Text passage:
.....
Though the Ebola virus is not airborne, it is easily transferred through the body fluids and secretions of infected persons. It can enter through the eyes, through mucous membranes, and through breaks in the skin. Like the AIDS virus, it can also be transferred through sexual contact.

The more advanced the symptoms, the greater the saturation of the body with the virus. The remains of people who die from the disease are thus at their most infectious when they are about to be buried, which is when relatives and friends tend to gather near the diseased. But, on the bright side, this also suggests that if an infected person is strong enough to be moving around, chances are he/she may not yet be highly infectious.

Of course, this offers no assurance to international travelers. Last July 25, Patrick Sawyer, a Liberian-American, was on his way home from Liberia to Minnesota in the United States. He collapsed while waiting for his flight in Lagos, Nigeria. Sawyer never reached the United States. He was taken to a Nigerian hospital, where he died. During his brief confinement, he infected a couple of healthcare workers, who also died from the Ebola virus.

But, last September, someone like Sawyer left Liberia to visit his kin in America and managed to reach his destination in Dallas, Texas. His name was Thomas Eric Duncan, a 41-year-old personal driver from Monrovia, Liberia, who became the first Ebola virus victim to be diagnosed in the United States. How he contracted the virus is worth retelling.

On Sept. 15, Duncan helped carry an Ebola victim, Marthalene Williams, into a taxi. The girl’s family, who owned the apartment that Duncan was renting, requested him to accompany them to the hospital because there was no ambulance available. Four days later, on Sept. 19, Duncan left for America, taking a Brussels Airlines flight to Belgium, where he boarded a United Airlines flight to Washington’s Dulles Airport. Duncan did not reveal his contact with the disease in a questionnaire he filled out at the Monrovia airport. From Washington, he took another UA flight, arriving in Dallas early in the evening of Sept. 20. There he stayed with his girlfriend and her five children.
.....
Information provided:
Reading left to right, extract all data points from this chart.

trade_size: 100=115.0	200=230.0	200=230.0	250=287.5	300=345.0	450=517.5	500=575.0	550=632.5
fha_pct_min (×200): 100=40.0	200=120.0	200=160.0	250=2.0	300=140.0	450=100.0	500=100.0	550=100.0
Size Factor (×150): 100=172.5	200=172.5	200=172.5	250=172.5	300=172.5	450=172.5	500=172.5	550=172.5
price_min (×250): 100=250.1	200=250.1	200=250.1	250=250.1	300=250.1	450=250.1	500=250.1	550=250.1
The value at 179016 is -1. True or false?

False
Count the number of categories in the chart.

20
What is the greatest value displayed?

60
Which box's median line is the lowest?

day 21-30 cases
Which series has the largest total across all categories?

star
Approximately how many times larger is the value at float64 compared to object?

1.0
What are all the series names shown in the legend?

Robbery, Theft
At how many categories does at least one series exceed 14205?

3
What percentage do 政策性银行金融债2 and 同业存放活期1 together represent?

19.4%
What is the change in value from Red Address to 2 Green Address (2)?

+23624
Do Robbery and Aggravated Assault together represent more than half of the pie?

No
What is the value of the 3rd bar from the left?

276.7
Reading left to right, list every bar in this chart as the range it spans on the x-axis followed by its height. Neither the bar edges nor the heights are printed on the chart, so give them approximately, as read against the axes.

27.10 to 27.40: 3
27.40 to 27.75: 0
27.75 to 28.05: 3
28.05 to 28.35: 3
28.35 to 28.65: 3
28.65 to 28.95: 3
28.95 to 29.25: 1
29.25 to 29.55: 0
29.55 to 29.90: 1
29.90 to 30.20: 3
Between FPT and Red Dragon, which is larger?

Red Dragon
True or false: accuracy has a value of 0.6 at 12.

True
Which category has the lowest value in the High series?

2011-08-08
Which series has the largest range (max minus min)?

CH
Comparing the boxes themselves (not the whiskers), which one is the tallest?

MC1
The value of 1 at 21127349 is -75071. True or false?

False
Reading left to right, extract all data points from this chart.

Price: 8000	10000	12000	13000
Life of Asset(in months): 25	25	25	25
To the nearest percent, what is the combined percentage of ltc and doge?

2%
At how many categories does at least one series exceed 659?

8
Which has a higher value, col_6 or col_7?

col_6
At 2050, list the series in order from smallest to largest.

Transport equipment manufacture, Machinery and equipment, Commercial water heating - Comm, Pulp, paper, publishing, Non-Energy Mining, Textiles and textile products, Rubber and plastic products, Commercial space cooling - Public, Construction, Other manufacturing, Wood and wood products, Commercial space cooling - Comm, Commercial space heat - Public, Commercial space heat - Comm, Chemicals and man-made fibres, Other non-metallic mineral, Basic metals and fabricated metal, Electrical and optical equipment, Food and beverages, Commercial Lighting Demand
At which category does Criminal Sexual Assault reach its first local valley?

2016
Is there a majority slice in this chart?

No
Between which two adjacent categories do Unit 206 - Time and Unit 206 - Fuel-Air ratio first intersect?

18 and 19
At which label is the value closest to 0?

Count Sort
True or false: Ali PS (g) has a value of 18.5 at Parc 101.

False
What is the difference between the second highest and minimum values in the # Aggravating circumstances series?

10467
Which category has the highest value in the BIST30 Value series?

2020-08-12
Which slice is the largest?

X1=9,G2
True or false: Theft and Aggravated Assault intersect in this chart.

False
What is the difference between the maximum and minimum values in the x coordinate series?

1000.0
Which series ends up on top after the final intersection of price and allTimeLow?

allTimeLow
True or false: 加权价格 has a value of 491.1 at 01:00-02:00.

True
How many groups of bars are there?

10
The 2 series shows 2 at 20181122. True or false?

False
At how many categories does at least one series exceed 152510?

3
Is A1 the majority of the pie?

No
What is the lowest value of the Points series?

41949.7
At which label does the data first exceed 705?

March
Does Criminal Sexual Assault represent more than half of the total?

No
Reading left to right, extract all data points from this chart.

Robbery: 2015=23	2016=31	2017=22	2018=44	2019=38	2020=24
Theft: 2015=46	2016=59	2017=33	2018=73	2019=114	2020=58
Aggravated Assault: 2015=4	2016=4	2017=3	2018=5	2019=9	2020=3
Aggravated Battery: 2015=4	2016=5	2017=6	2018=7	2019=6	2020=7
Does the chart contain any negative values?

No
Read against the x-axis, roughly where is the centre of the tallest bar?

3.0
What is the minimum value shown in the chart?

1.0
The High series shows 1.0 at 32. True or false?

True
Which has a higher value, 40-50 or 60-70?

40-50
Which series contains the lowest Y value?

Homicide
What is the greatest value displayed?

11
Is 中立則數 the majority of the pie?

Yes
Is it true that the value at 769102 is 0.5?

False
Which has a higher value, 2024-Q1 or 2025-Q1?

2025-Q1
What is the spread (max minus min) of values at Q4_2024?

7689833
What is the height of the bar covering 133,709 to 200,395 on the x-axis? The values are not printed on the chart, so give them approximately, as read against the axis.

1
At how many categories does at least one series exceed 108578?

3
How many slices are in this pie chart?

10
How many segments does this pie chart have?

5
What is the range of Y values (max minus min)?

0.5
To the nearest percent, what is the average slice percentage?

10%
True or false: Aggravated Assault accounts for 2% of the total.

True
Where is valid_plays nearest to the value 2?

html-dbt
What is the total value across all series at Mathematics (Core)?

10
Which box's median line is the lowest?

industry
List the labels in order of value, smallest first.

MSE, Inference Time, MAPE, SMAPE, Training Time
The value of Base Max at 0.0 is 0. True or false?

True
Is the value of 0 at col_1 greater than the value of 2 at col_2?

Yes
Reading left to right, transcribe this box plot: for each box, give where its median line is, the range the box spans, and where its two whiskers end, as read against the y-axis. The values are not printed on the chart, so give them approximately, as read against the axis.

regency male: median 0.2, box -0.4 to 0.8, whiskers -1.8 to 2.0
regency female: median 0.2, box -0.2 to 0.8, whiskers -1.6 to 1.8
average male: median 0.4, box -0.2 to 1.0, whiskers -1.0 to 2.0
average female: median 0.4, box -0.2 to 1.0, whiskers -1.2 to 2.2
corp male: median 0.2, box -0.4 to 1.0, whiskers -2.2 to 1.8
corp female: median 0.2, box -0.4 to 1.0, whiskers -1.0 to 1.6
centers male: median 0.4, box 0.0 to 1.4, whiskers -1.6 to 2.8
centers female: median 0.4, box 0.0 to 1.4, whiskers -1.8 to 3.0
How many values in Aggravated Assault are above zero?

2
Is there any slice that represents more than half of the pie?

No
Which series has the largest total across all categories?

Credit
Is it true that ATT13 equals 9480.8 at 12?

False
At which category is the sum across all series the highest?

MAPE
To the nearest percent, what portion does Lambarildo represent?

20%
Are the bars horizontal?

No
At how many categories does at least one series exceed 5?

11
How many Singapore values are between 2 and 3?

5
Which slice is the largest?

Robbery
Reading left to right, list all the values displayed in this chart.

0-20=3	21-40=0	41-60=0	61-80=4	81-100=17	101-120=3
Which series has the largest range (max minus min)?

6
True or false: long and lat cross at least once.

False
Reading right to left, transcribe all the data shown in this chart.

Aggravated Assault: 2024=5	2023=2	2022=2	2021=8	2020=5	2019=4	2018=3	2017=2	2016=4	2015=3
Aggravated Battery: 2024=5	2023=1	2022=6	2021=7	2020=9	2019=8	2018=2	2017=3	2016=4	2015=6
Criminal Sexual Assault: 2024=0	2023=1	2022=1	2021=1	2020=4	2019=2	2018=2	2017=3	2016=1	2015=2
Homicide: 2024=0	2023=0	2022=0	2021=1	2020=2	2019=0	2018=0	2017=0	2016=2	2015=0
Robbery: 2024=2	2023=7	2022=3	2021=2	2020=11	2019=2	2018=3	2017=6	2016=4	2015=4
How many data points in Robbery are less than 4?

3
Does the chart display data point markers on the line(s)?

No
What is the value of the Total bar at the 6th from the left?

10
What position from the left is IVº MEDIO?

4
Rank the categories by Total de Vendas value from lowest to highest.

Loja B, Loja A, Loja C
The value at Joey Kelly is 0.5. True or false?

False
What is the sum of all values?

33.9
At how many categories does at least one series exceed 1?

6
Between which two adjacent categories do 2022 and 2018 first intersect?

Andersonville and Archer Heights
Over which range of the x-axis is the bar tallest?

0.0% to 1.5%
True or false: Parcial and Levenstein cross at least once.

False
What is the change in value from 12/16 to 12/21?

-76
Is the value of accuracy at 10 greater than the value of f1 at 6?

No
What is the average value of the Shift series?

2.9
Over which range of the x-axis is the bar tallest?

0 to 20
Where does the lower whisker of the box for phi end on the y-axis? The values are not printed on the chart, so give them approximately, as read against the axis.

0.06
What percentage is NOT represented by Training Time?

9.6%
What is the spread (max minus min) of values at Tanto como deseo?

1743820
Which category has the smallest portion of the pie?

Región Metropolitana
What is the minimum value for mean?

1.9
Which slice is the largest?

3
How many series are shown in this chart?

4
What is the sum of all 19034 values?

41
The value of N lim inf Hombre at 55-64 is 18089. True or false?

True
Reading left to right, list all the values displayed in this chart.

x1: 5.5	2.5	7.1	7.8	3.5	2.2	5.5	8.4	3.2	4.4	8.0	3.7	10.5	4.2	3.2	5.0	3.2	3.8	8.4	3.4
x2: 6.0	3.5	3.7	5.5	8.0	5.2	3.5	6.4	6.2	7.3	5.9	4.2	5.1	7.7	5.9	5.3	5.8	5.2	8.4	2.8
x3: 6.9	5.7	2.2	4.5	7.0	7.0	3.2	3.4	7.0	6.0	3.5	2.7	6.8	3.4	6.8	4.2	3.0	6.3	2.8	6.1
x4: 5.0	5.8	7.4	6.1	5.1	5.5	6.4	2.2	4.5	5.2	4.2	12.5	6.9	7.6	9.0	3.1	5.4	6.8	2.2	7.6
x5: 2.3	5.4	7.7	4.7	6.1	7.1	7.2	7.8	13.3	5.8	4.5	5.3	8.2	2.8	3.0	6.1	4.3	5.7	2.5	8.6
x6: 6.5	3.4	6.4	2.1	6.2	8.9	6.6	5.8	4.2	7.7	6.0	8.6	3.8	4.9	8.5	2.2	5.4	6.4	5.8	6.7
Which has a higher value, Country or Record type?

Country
.....
Tasks to complete:
**1.** Reproduce word for word the part of the Ebola text that opens with "On Sept. 15, Duncan" and closes with "her five children.".
**2.** Write the next part of the Ebola text, starting right after its final sentence.

Answers for each item:
**1.**
On Sept. 15, Duncan helped carry an Ebola victim, Marthalene Williams, into a taxi. The girl’s family, who owned the apartment that Duncan was renting, requested him to accompany them to the hospital because there was no ambulance available. Four days later, on Sept. 19, Duncan left for America, taking a Brussels Airlines flight to Belgium, where he boarded a United Airlines flight to Washington’s Dulles Airport. Duncan did not reveal his contact with the disease in a questionnaire he filled out at the Monrovia airport. From Washington, he took another UA flight, arriving in Dallas early in the evening of Sept. 20. There he stayed with his girlfriend and her five children.

**2.**
On Sept. 24, he complained of high fever and abdominal pain, prompting his partner to take him to the emergency room of the Texas Health Presbyterian Hospital. Again, when asked, he lied about his contact with the disease. He was diagnosed with a mild viral infection and sent home with a prescription of antibiotics. Four days later, he was back in the same hospital with more severe symptoms. On Sept. 30, Duncan’s Ebola diagnosis was confirmed, and he was given the experimental drug “Brincidofovir.” He, however, could not be saved. On Oct. 8, he became the first person to die from Ebola in the United States.

Unfortunately, two nurses who had attended to Duncan during his stay at the Texas hospital got infected and developed the same symptoms a few days later. One of them, 26-year-old Nina Pham, has been placed in isolation in a National Institutes of Health special facility following her Ebola diagnosis. The other, Amber Joy Vinson of Cleveland, Ohio, is now being treated at the Emory University Hospital in Atlanta. This is the same hospital where, months earlier, two missionaries who had worked with patients in Liberia, Dr. Kent Brantly and Nancy Writebol, were brought and treated with the experimental drug “ZMapp.” Both Brantly and Writebol have survived and have been discharged.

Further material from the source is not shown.